Roanne: ce nouveau centre de détention déjà rouillé
PRISON - L’inauguration en grande pompe de cette nouvelle prison ne cache pas les inquiétudes des syndicats pénitentiaires...
Alors que la situation n’a jamais été aussi mauvaise dans les prisons françaises, Rachida Dati est fière de vous présenter le flambant neuf centre de rétention de Roanne, qu’elle va inaugurer ce lundi après-midi avec François Fillon.
Chaque bâtiment est composé d’unités de trente détenus, avec une majorité de cellules individuelles. Il y a également neuf cellules doubles, huit dans les quartiers hommes et une dans le quartier femmes, ainsi que six cellules aménagées pour les personnes à mobilité réduite.
Le centre dispose aussi de trois unités de visite familiale (UVF). Ce sont des appartements de type F3 où les détenus pourront recevoir leur famille en toute intimité, pour des périodes allant de 6 heures à 72 heures. On compte aussi un gymnase, des salles de musculation à tous les étages, des buanderies, un potager pour les femmes et des jolies portes violettes, oranges, bleues.
Manque de sécurité
Voilà pour la visite, qui marque un véritable effort pour améliorer la vie des détenus. Pour le reste, le bâtiment blesse selon «Libération», qui a pu visiter la prison en décembre dernier. Après s’être tout d’abord «extasié» sur cet établissement moderne, les défauts sont très vite apparus. «Cela fait vingt et un ans que je suis surveillant, ce n’est pas la première ouverture que je fais, mais c’est la première fois que j’assiste à une catastrophe pareille», explique à «Libération» Sylvain Piron, délégué syndical CGT, qui évoque des plaques d’égout mal fixées, des serrures électriques gelées, des barbelés qui s’effilochent, des murs qui se fissurent.
Inquiète, l’union fédérale autonome pénitentiaire (UFAP), la première organisation syndicale, de l'administration pénitentiaire, a carrément décidé de boycotter l’inauguration.

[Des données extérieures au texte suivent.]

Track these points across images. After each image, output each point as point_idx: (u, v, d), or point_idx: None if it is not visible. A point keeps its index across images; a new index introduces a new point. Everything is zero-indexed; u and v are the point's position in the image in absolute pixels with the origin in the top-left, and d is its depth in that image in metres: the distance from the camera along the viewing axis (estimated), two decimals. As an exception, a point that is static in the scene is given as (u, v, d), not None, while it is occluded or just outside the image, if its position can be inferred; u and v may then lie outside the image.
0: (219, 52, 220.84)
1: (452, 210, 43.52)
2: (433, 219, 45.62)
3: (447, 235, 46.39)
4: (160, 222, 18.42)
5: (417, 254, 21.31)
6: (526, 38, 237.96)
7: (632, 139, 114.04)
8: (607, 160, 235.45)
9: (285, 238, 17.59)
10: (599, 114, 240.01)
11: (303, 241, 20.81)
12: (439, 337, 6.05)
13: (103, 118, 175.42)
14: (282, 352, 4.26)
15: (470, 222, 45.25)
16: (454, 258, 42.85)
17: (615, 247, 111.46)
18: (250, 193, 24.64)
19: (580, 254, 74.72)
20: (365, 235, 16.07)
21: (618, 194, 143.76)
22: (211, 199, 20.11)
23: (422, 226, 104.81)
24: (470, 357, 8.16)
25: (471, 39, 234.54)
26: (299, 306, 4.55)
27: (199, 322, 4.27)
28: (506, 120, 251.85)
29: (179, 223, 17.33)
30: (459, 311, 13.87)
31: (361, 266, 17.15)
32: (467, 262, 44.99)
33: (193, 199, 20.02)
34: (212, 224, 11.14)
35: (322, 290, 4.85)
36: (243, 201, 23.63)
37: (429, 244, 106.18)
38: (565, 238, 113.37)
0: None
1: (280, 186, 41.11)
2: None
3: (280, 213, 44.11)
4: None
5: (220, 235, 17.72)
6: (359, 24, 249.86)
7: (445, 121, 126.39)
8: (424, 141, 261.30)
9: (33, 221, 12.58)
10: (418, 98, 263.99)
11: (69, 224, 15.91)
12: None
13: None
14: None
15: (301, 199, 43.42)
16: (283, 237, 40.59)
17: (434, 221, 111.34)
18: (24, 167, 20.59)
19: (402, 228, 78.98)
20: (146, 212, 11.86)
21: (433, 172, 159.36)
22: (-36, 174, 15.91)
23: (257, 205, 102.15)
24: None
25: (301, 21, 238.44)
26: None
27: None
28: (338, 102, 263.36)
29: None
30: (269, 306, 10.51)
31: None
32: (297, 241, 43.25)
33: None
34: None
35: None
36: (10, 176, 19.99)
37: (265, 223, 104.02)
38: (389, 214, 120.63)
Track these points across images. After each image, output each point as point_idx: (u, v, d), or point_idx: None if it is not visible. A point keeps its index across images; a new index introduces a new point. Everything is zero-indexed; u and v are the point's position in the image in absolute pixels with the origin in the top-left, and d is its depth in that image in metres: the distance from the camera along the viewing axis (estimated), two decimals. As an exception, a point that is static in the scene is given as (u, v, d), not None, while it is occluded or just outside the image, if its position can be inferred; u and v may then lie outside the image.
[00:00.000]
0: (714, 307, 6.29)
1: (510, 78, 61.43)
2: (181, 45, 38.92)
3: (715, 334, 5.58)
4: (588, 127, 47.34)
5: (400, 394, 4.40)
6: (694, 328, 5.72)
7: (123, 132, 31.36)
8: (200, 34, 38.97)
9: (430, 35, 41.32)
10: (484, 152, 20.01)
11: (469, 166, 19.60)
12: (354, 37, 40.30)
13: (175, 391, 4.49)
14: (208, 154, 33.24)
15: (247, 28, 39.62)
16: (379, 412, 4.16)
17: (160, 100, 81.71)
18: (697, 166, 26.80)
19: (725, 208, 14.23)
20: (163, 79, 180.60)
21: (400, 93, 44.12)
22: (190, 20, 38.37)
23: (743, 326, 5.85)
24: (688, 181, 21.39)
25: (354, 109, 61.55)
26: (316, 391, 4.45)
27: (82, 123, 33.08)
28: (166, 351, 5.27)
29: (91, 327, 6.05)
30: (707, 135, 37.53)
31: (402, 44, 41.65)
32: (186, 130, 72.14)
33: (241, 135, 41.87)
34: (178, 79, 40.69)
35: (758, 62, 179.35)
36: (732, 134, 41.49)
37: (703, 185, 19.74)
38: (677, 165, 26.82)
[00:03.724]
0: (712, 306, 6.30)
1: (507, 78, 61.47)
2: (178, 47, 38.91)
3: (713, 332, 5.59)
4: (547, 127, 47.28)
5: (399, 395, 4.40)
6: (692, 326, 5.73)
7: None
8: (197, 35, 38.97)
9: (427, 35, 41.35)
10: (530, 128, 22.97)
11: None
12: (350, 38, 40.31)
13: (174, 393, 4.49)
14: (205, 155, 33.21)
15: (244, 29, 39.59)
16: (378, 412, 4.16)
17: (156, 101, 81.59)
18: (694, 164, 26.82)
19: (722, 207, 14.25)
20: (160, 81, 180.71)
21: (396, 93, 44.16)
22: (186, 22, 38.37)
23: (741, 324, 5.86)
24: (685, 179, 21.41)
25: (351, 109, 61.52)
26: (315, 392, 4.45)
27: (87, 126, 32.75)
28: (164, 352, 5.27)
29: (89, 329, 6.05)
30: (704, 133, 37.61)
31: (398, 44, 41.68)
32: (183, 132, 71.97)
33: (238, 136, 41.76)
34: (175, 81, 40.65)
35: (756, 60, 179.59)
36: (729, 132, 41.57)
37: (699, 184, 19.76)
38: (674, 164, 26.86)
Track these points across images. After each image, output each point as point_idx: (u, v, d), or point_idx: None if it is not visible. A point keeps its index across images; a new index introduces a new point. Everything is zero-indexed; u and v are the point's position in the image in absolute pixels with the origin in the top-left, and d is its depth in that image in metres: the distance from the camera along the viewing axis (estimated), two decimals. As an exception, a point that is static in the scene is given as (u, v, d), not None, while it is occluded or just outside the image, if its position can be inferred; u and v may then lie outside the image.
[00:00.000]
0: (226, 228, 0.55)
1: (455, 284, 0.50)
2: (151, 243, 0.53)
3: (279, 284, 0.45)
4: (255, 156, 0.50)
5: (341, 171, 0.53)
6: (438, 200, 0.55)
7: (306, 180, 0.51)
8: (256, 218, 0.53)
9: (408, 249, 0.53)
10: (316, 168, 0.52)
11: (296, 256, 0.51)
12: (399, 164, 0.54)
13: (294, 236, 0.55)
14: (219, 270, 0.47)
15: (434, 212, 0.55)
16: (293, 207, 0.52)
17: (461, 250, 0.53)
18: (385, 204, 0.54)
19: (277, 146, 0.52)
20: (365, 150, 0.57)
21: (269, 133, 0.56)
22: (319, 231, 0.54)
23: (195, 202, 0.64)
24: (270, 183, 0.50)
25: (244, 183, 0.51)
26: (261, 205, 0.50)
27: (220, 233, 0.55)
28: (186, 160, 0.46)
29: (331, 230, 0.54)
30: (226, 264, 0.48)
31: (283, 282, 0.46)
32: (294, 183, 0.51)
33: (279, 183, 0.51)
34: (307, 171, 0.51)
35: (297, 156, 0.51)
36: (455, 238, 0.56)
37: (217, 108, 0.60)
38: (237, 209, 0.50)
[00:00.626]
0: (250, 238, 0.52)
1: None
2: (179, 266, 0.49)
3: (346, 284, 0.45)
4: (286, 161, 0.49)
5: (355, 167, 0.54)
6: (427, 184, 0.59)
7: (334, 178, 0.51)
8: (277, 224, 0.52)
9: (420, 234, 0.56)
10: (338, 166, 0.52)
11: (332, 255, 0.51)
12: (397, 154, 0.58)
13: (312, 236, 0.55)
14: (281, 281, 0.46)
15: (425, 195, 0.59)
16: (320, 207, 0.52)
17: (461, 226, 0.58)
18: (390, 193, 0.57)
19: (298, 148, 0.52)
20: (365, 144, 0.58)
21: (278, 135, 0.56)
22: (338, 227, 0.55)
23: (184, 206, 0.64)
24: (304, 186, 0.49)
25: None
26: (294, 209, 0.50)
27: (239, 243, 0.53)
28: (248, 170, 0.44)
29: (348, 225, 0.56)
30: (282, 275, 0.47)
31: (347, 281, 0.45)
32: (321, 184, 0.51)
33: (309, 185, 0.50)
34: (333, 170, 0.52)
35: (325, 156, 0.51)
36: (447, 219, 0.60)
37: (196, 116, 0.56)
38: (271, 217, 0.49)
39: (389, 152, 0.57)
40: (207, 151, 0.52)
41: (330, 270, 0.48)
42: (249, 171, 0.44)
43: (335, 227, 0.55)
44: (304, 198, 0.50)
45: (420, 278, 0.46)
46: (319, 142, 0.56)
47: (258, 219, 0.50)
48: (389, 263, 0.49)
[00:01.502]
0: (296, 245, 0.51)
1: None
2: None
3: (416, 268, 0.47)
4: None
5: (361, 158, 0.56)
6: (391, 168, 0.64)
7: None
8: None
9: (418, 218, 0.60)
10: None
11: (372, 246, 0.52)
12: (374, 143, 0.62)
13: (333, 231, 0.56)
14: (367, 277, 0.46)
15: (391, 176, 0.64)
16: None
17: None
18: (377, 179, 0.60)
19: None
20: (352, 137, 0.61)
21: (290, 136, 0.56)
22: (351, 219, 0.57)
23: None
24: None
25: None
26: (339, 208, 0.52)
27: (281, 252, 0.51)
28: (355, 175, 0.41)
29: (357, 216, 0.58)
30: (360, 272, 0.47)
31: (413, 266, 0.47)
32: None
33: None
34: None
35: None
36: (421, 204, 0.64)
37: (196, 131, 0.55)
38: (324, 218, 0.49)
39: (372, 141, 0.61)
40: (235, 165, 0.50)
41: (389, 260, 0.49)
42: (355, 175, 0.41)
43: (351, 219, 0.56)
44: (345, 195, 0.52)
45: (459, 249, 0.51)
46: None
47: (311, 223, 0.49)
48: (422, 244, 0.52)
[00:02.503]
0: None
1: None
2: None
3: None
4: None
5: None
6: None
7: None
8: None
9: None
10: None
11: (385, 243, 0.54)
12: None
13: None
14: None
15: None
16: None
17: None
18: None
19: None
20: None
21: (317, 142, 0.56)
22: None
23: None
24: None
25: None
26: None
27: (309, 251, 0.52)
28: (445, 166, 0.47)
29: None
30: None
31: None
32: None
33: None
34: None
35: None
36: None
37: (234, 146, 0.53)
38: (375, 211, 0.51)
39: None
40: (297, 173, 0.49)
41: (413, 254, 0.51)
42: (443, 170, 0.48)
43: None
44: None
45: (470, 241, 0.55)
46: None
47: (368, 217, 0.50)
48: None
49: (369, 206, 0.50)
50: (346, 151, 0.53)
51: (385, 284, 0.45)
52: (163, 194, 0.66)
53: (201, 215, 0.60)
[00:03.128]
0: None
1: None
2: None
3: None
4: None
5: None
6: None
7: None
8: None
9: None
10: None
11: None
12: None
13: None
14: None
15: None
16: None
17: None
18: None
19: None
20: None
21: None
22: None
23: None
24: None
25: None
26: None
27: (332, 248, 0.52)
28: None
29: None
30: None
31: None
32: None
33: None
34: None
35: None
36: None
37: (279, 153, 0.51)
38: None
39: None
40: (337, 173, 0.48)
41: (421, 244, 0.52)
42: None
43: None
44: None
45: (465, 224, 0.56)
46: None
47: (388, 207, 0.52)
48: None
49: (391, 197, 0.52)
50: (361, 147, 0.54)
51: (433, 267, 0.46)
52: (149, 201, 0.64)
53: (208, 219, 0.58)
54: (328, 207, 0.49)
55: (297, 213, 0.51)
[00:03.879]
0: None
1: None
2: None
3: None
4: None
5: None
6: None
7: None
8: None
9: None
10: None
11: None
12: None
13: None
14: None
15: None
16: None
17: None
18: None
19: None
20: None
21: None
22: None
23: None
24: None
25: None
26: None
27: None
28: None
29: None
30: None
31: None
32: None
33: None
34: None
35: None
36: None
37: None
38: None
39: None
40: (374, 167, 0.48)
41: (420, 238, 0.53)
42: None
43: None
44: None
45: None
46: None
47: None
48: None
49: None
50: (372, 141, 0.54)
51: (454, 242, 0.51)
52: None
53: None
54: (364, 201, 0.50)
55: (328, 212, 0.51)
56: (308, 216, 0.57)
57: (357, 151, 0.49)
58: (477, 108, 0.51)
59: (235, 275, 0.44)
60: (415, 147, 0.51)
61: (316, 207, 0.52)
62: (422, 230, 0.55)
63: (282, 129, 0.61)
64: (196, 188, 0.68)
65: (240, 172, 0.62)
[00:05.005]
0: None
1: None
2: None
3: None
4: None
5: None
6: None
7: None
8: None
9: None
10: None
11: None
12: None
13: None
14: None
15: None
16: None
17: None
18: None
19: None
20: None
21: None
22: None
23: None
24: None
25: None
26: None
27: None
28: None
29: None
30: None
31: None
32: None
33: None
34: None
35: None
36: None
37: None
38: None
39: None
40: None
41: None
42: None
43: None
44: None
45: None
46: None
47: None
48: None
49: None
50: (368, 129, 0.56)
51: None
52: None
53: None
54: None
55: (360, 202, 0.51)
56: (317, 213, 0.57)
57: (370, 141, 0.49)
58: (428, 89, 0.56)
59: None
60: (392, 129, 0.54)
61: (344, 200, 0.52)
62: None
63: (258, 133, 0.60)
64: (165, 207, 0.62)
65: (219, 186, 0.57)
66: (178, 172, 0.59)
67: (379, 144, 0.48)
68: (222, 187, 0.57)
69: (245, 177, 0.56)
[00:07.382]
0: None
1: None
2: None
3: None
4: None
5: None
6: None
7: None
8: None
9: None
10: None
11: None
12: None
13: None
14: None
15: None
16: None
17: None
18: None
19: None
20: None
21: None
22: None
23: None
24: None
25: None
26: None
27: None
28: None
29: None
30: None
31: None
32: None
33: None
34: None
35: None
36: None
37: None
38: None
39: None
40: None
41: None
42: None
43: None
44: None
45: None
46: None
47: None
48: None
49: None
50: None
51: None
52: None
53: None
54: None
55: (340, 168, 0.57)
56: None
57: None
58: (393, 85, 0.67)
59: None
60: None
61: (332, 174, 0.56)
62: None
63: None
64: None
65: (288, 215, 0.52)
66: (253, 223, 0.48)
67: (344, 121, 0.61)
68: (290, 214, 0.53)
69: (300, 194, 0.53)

«Nous ne sommes pas prêts à ouvrir dans ces conditions. Les dysfonctionnements techniques remarqués, notamment des problèmes de serrures avec des portes bloquées et un manque de couverture vidéo, remettent en cause la sécurité du personnel et de la population carcérale. Les conditions d’insécurité sont totales, on ne pourra pas travailler dans ces conditions. A Roanne, si un détenu mettait le feu à sa cellule où en cas de tentative de suicide, on pourrait facilement rester bloqué derrière une porte», explique un représentant syndical.
Le partenariat public-privé à l’origine des problèmes?
En cause, notamment, le partenariat public-privé (PPP) avec le groupe de BTP Eiffage qui est à l’origine de cet établissement. C’est Eiffage qui a pris à sa charge les travaux s’élevant à 55 millions d’euros. Et reste le proprio pour encore près de 28 ans. L’administration pénitentiaire, locataire en a pour autant de loyers à régler: 3,8 millions d’euros par an prélevés sur les crédits du ministère de la Justice. Cher, mais pas forcément dommageable pour les conditions de vie des détenus et des surveillants... si ce type de chantier en PPP n’avait pas tendance à réduire au maximum les coûts, bâclant les finitions.
«La direction nous a demandé d’arrêter les tests de solidité, explique encore le Cégétiste Piron à «Libération». Ça cassait de tous les côtés qu’on n’avait plus les moyens techniques ni le temps de réparer.» Du coup Eiffage et l’administration jouent au mikado en ce moment même pour savoir qui assumera les coûts des nombreuses réparations.
Le «programme 13.200»
Le centre de détention de Roanne a été érigé dans le cadre de la loi d’orientation et de programmation de la justice, votée en 2002, et qui doit déboucher à terme sur la création de 13.200 places, dans des établissements rénovés, ou sortis de terre. Depuis Dominique Perben, ces 13.200 places sont l’argument clé des Gardes des sceaux pour venir à bout de la surpopulation carcérale, alors que le taux d’occupation est passé de 134 à 146% entre 2007 et 2008. Rappelons cette équation impossible, à peine chamboulée par Roanne: 63.619 détenus actuellement pour 51.000 places.
Après Saint-Denis de la Réunion et Mont-de-Marsan, où s'est produit une panne d'électricité généralisée fin décembre (les détenus sont finalement revenus ce lundi dans l'établissement), Roanne est la 3e borne du «programme 13.200», qui prévoit de jalonner l’univers carcéral d’ici 2011 avec un nouvel établissement tous les trois mois.
Les premiers détenus arriveront la semaine prochaine. La capacité maximale, elle, sera atteinte en six mois.